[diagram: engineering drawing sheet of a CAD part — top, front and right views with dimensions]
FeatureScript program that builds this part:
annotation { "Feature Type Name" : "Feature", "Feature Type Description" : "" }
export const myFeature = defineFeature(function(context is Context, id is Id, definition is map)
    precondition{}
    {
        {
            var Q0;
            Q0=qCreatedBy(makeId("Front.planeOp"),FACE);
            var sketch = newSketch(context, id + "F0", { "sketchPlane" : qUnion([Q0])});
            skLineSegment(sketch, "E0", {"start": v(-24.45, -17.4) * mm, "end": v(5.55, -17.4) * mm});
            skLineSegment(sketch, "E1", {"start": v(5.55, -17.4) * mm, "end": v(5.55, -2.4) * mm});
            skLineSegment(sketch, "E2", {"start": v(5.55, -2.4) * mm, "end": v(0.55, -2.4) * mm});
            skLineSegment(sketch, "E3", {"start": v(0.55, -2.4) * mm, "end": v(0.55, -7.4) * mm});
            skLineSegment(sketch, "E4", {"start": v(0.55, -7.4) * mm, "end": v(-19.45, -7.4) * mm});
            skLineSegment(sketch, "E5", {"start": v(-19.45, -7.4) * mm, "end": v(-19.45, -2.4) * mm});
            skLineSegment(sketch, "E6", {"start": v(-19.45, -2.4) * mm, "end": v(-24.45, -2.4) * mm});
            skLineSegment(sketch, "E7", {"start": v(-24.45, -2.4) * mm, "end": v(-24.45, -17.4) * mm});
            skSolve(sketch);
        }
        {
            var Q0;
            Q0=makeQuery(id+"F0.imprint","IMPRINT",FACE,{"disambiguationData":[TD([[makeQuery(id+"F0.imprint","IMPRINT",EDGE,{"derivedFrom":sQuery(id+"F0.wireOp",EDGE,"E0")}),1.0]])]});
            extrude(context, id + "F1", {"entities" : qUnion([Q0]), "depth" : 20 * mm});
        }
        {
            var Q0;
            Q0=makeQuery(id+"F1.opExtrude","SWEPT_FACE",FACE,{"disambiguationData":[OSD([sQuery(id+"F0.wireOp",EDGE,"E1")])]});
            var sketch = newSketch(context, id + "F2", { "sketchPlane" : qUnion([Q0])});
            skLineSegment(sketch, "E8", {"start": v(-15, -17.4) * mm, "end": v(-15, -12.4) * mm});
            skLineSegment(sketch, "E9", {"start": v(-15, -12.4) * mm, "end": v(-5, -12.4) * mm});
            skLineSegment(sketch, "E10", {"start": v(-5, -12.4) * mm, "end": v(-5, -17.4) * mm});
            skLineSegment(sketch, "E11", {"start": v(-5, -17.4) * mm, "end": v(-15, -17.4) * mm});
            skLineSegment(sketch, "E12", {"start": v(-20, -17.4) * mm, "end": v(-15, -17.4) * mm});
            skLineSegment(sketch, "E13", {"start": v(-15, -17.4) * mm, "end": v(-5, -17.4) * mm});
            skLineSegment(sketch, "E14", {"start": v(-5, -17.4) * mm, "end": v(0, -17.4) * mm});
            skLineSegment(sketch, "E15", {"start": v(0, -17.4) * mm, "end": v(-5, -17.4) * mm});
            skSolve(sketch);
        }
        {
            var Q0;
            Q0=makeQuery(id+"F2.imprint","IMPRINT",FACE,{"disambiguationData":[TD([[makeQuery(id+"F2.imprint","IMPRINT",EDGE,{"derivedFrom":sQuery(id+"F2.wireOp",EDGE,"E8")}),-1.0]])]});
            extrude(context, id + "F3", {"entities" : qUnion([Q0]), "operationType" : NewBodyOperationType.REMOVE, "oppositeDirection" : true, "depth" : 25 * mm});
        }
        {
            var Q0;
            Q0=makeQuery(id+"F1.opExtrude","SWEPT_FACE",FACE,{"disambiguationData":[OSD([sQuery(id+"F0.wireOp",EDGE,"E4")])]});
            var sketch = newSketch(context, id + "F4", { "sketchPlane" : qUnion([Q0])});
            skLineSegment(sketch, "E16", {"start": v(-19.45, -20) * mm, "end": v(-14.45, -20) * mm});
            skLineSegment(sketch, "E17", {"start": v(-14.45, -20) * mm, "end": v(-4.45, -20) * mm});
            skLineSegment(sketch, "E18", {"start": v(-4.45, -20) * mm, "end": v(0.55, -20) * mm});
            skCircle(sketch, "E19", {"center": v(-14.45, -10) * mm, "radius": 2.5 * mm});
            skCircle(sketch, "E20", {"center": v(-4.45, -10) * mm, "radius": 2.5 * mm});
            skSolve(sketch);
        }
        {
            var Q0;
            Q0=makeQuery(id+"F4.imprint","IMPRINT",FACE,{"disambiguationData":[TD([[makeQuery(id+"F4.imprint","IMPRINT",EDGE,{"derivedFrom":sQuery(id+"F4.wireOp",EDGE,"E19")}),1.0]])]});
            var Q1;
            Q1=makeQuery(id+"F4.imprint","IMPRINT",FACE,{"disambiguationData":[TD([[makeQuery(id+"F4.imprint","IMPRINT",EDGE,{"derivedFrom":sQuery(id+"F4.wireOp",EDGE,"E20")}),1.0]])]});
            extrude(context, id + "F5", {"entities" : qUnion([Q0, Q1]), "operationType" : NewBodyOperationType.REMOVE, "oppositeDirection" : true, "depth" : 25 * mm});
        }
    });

# PROMPT
Revise the material from its first line up to and including the line with "export const myFeature", swapping "builds" for "creates" and keeping everything else the same.

# FINISHED EXERCISE
[diagram: engineering drawing sheet of a CAD part — top, front and right views with dimensions]
FeatureScript program that creates this part:
annotation { "Feature Type Name" : "Feature", "Feature Type Description" : "" }
export const myFeature = defineFeature(function(context is Context, id is Id, definition is map)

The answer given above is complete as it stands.